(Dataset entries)
※ ※ ※
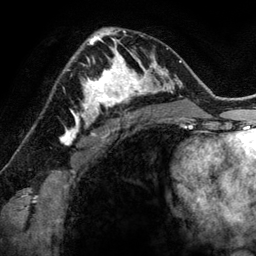
Breast MRI (dynamic contrast-enhanced), one axial slice. Slice 82 of 134 in the series (ordered by position). Cropped to one breast. Dynamic contrast-enhanced series, time point 2 of 6 at this slice position (early post-contrast). 3 T. TE 2.8 ms, TR 6.9 ms. 256 × 256 image matrix, field of view 190 × 190 mm. Female patient.
Outlined on this slice (semi-automatic segmentation, software-assisted and operator-edited):
- enhancing-tissue mask used for the functional tumour volume (all voxels passing the contrast-enhancement thresholds inside the analysis volume; usually the tumour): bounding box [x1, y1, x2, y2] px = [78, 48, 144, 118]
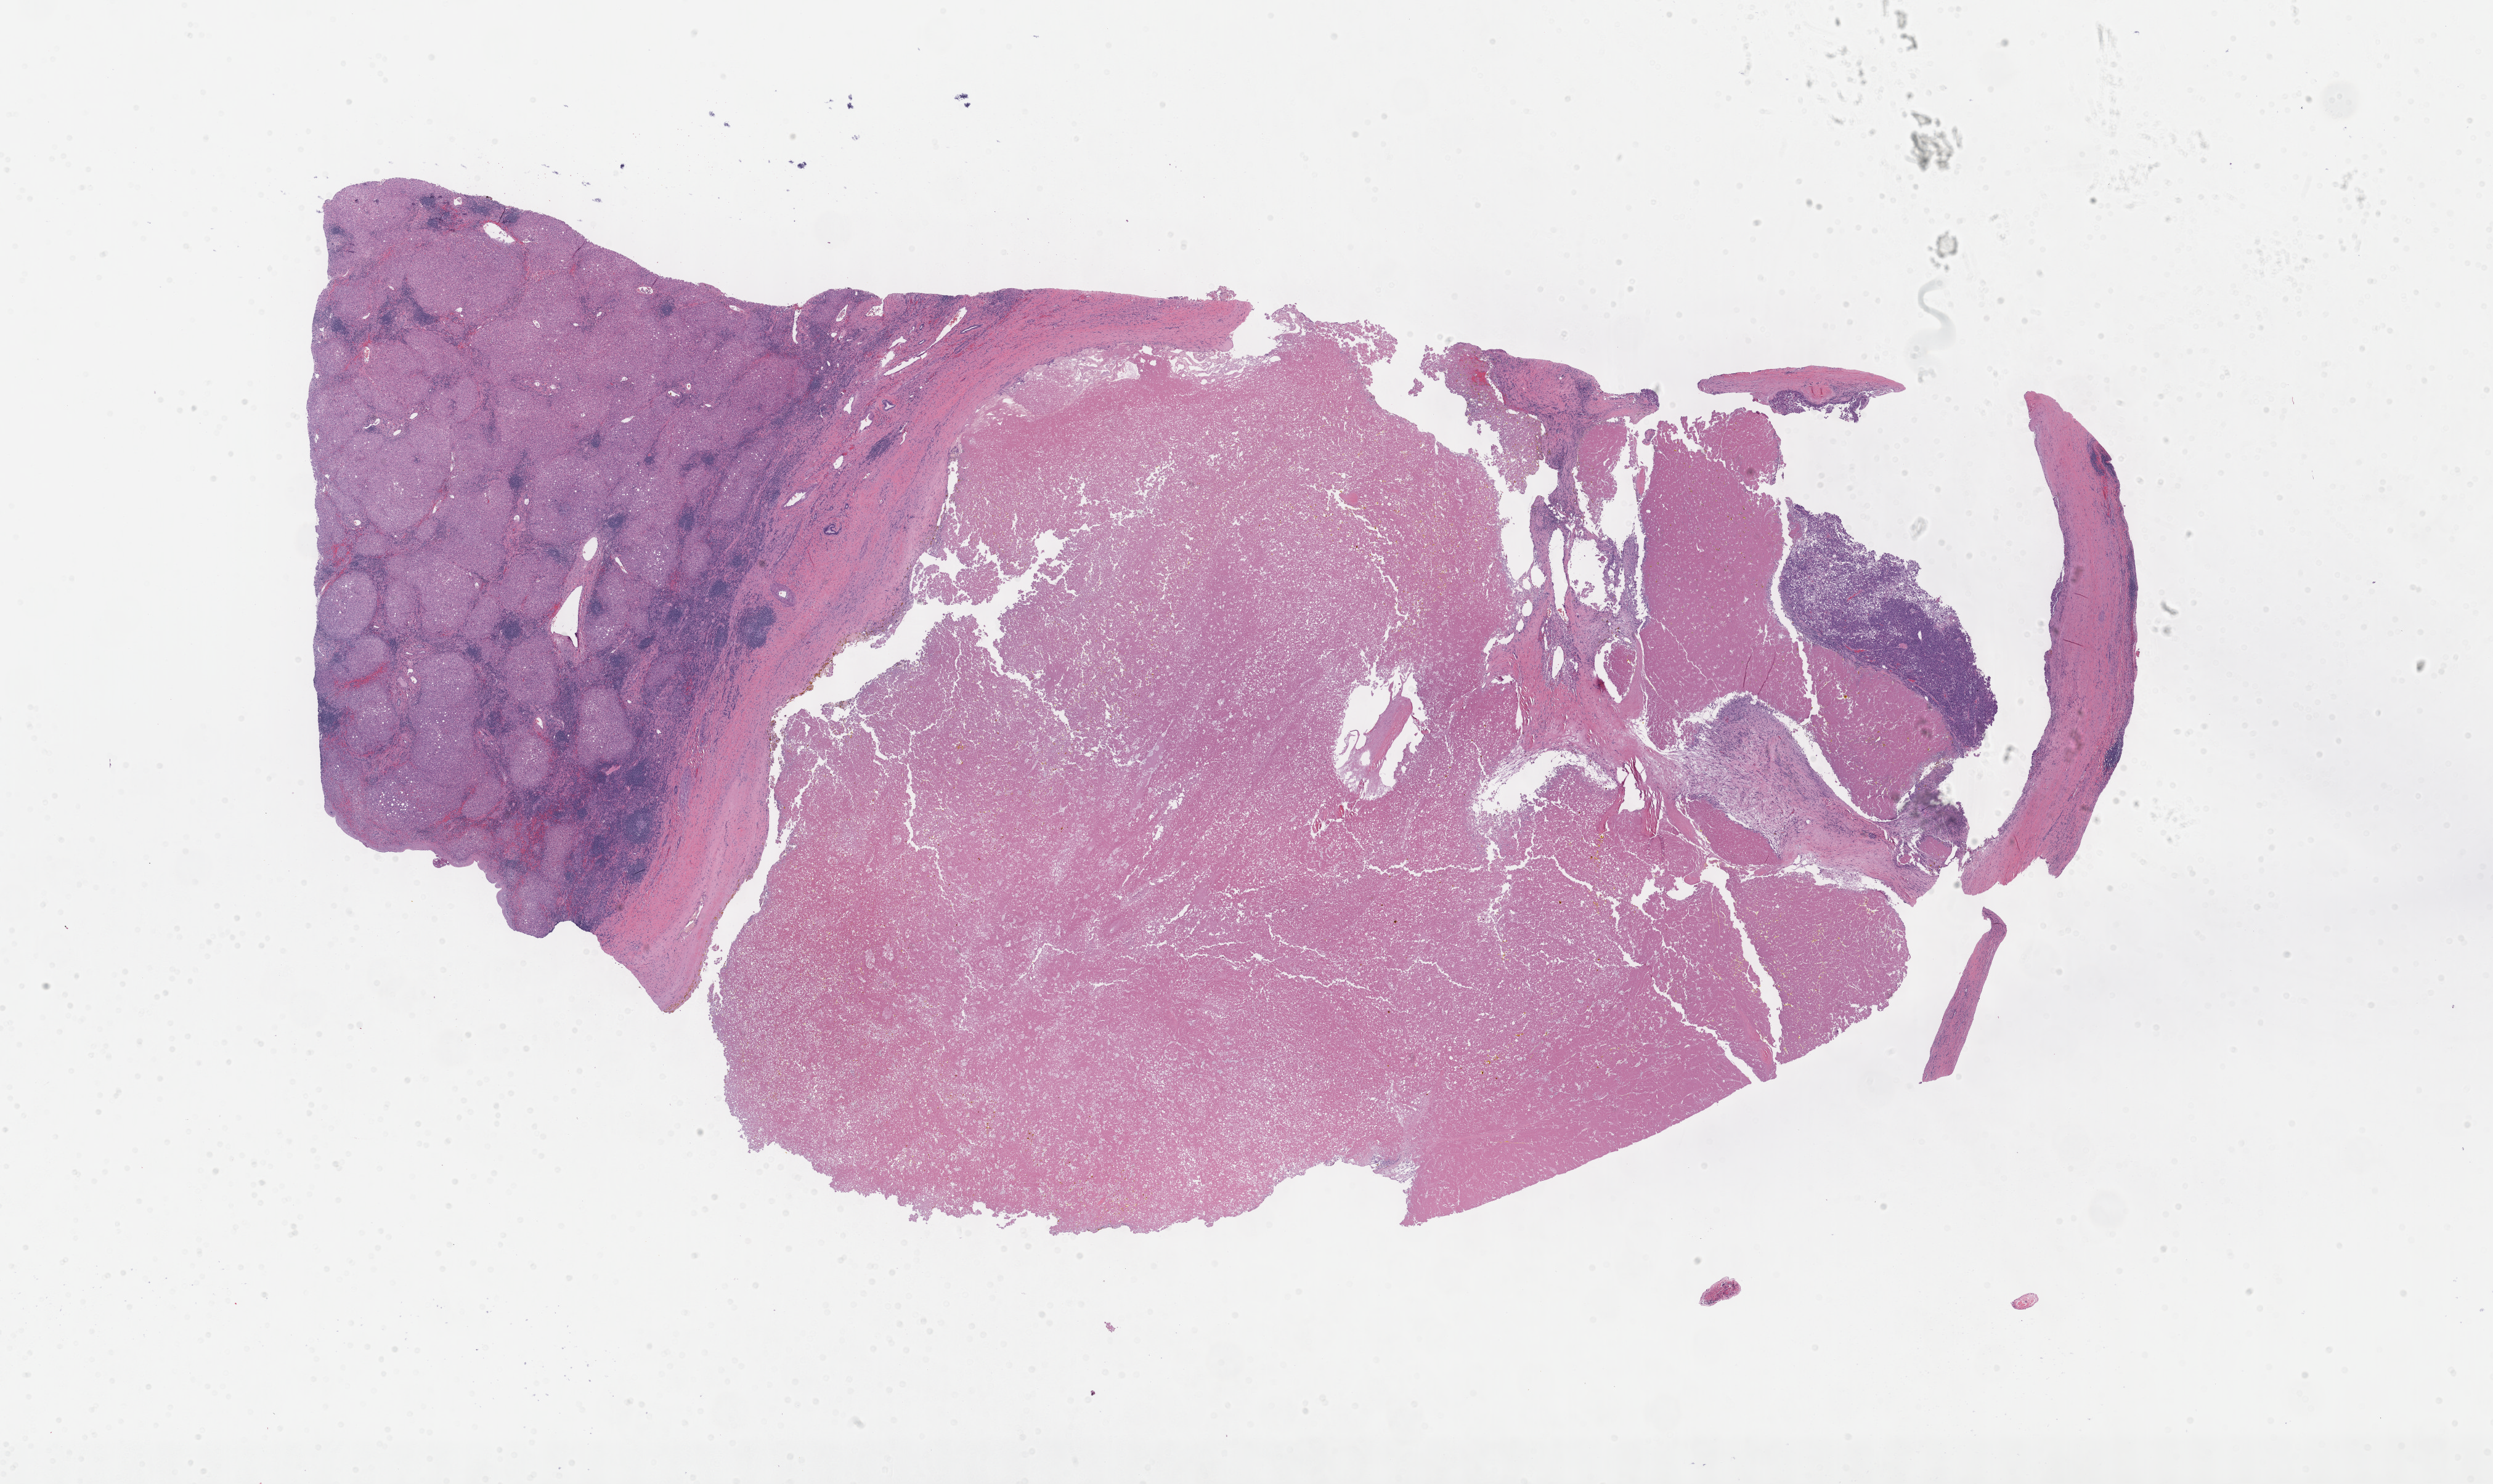
Digitized H&E tissue section (whole slide), shown as a low-resolution overview of the whole scanned area (about 32.7 x 19.5 mm, from a 40x scan); formalin-fixed paraffin-embedded (FFPE) diagnostic section; liver, primary tumour sample. Male, age 64 years at initial diagnosis. Histologic grade: G3 (poorly differentiated).
TNM: T1 N0 M0. AJCC pathologic stage: I (7th edition). Histologic diagnosis: Hepatocellular carcinoma, NOS.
※ ※ ※
The records are given above. Copy each line in them that holds "slice".

Breast MRI (dynamic contrast-enhanced), one axial slice. Slice 82 of 134 in the series (ordered by position). Cropped to one breast. Dynamic contrast-enhanced series, time point 2 of 6 at this slice position (early post-contrast). 3 T. TE 2.8 ms, TR 6.9 ms. 256 × 256 image matrix, field of view 190 × 190 mm. Female patient.
Outlined on this slice (semi-automatic segmentation, software-assisted and operator-edited):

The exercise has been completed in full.